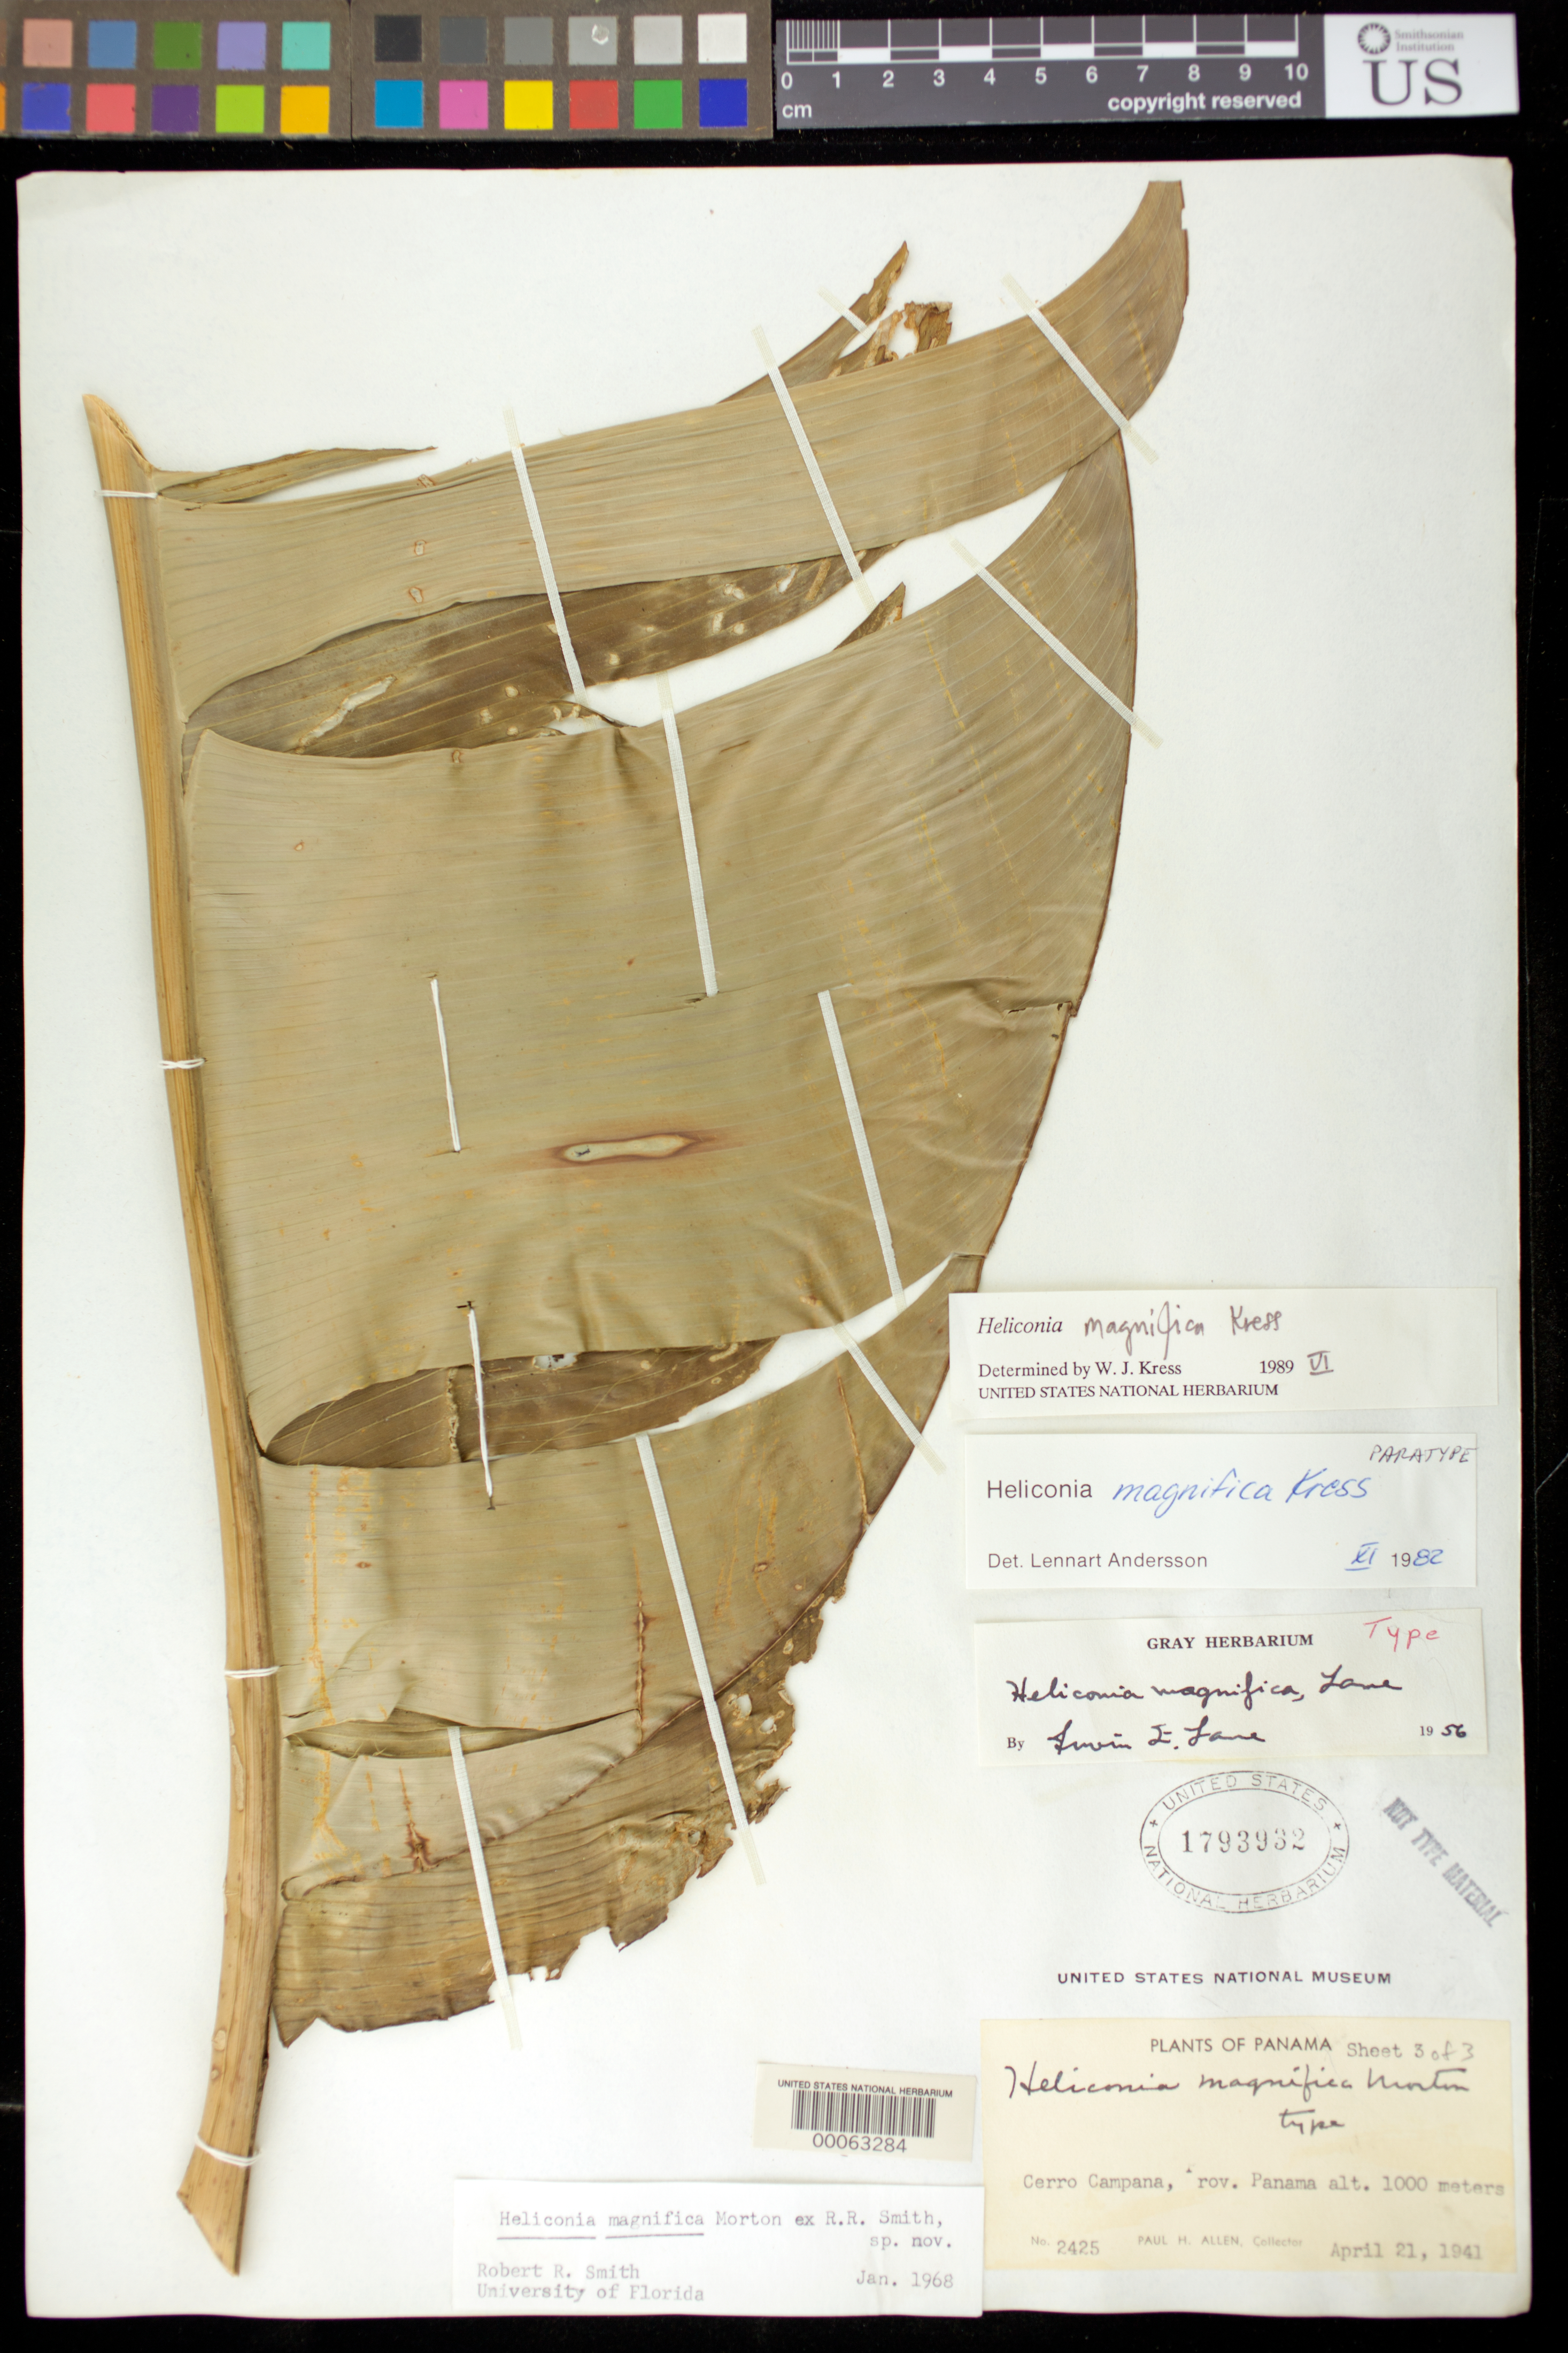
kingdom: Plantae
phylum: Tracheophyta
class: Liliopsida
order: Zingiberales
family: Heliconiaceae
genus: Heliconia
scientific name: Heliconia magnifica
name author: W.J. Kress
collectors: P. H. Allen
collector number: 2425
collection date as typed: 21 Apr 1941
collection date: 1941-04-21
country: Panama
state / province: Panamá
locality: Cerro Campana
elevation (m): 1000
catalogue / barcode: US 1793932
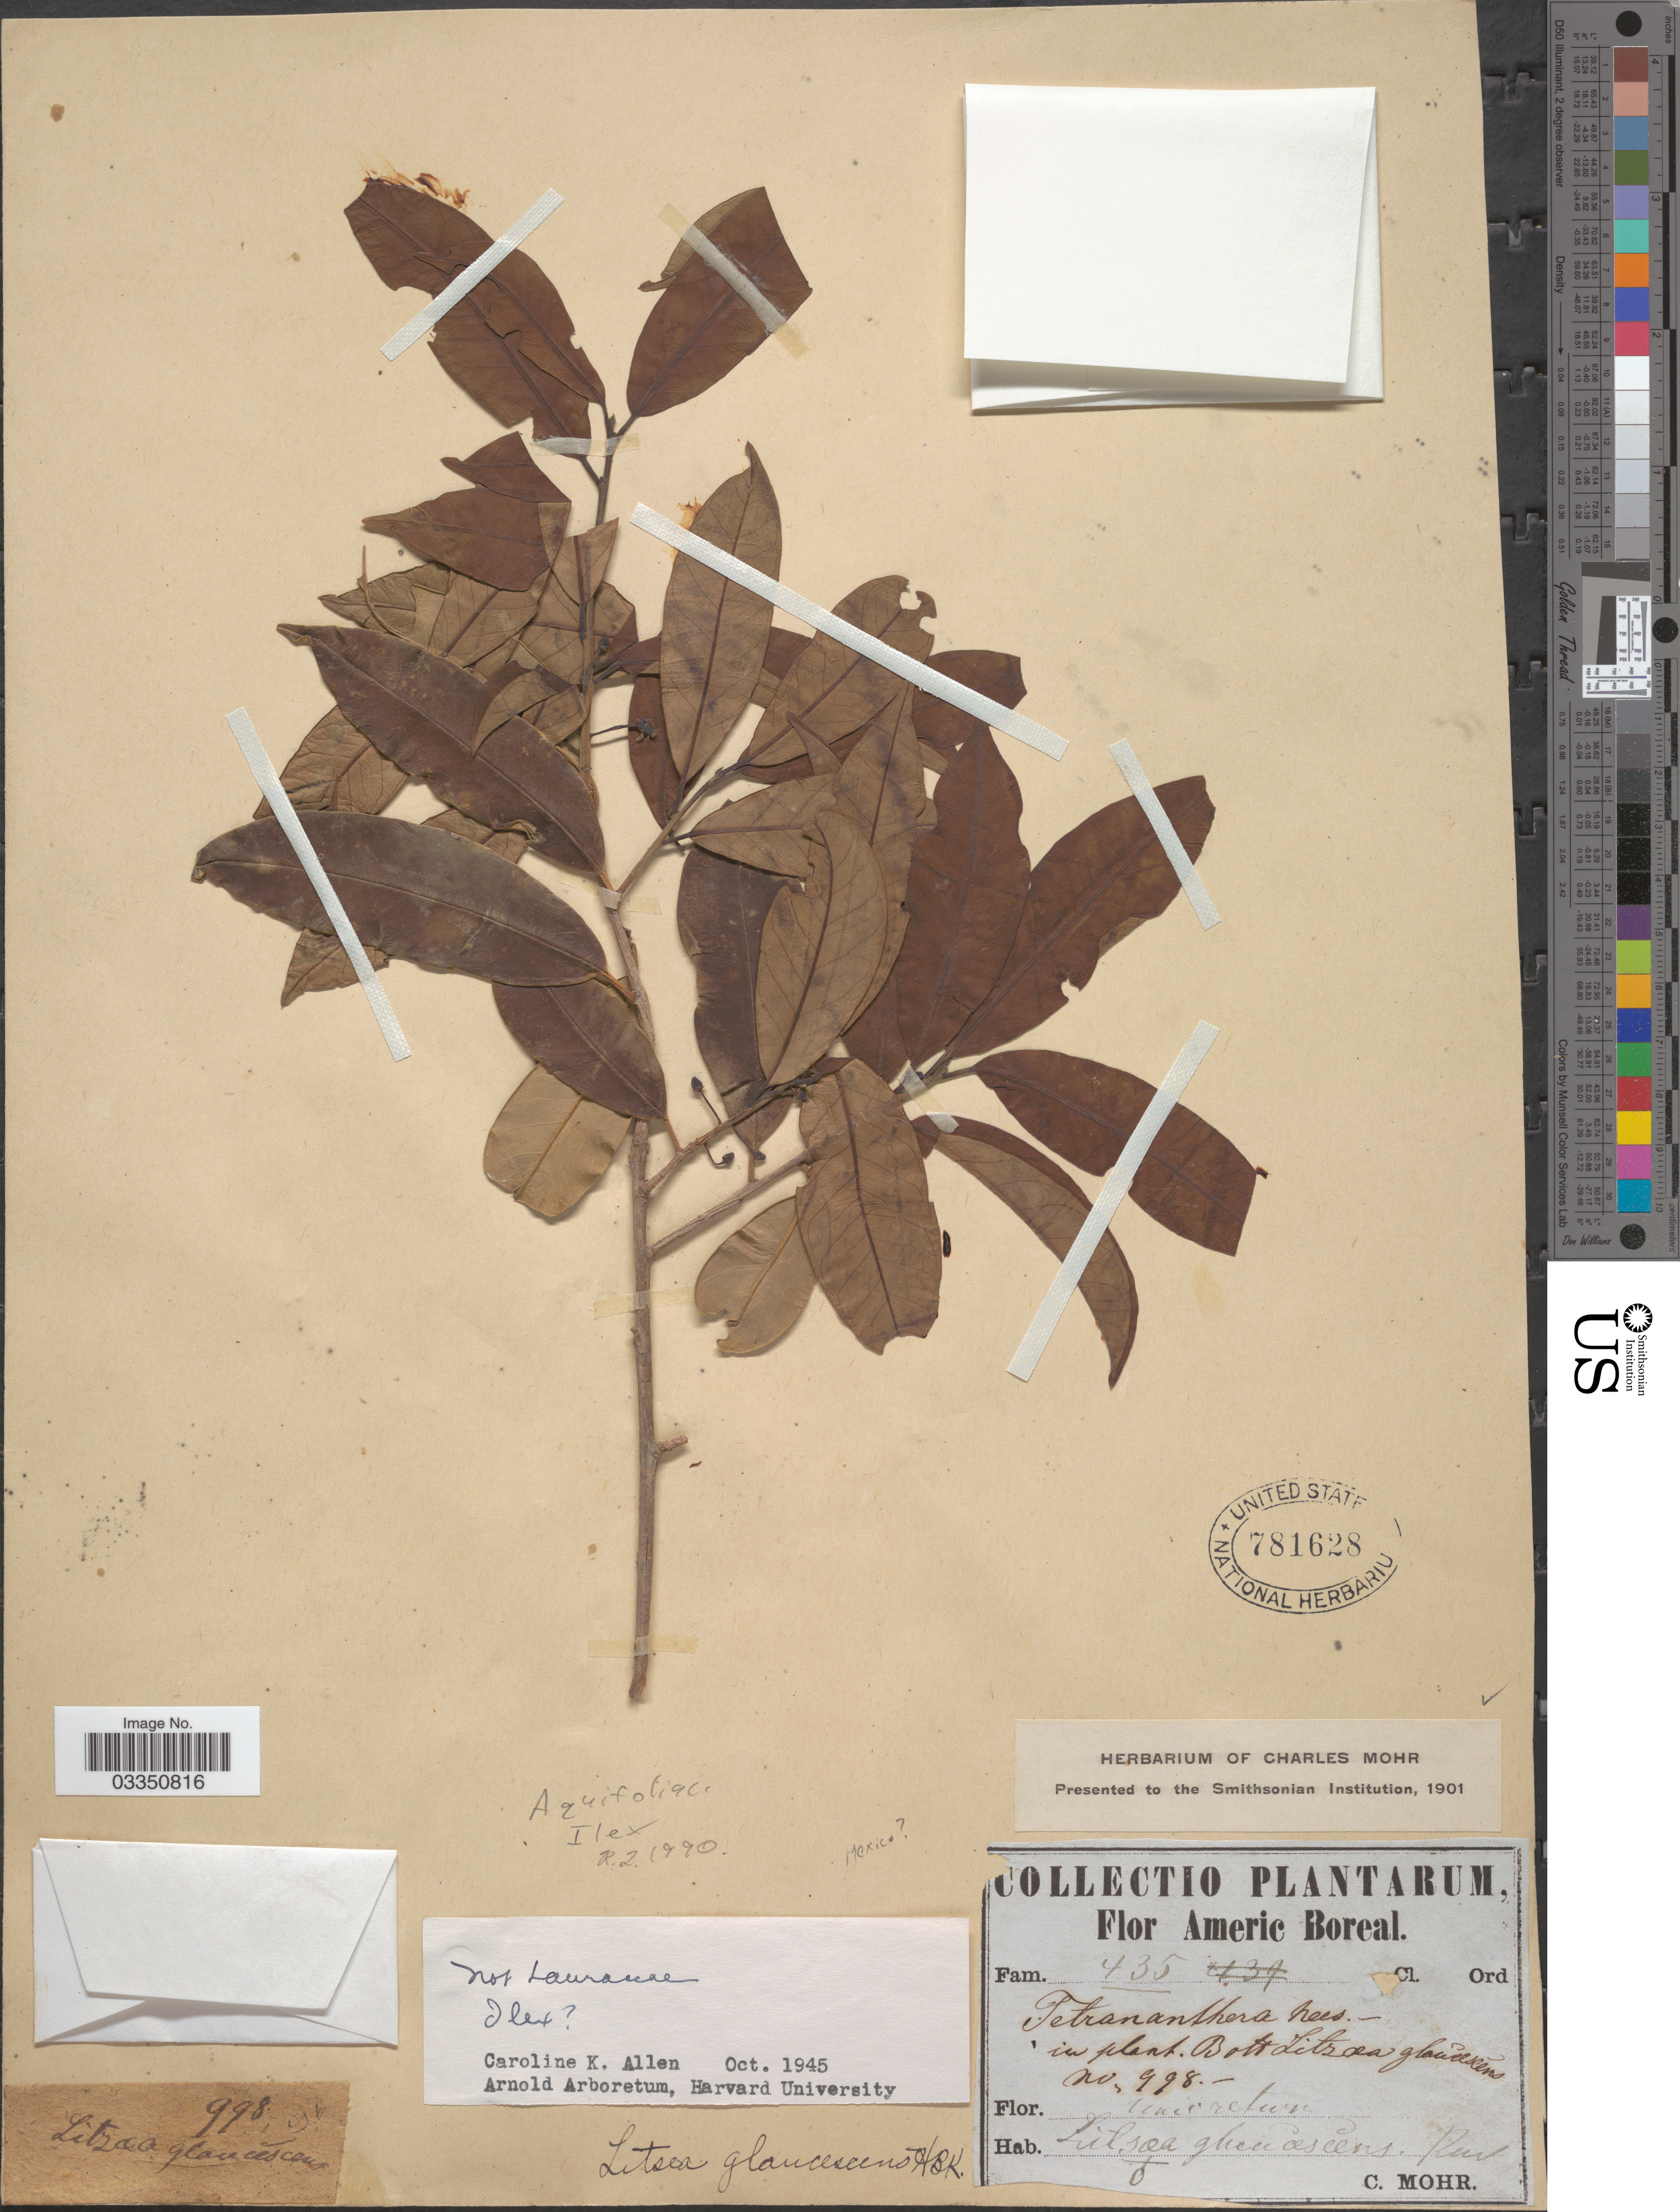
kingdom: Plantae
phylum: Tracheophyta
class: Magnoliopsida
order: Aquifoliales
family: Aquifoliaceae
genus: Ilex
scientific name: Ilex sp.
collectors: C. T. Mohr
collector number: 435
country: Mexico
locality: Americ Boreal.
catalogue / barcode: US 781628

_Short task:_ Output the listing between the line holding "class: Liliopsida" and the end of the listing, inclusive, as a two-column CSV with the headers "field" and "value". Give one row for each line, with the field name and its value each in one quoted field and any line breaks replaced by spaces, and leave the pictures out.

_Right answer:_
field,value
"class:","Liliopsida"
"order:","Zingiberales"
"family:","Heliconiaceae"
"genus:","Heliconia"
"scientific name:","Heliconia magnifica"
"name author:","W.J. Kress"
"collectors:","P. H. Allen"
"collector number:","2425"
"collection date as typed:","21 Apr 1941"
"collection date:","1941-04-21"
"country:","Panama"
"state / province:","Panamá"
"locality:","Cerro Campana"
"elevation (m):","1000"
"catalogue / barcode:","US 1793932"
"kingdom:","Plantae"
"phylum:","Tracheophyta"
"class:","Magnoliopsida"
"order:","Aquifoliales"
"family:","Aquifoliaceae"
"genus:","Ilex"
"scientific name:","Ilex sp."
"collectors:","C. T. Mohr"
"collector number:","435"
"country:","Mexico"
"locality:","Americ Boreal."
"catalogue / barcode:","US 781628"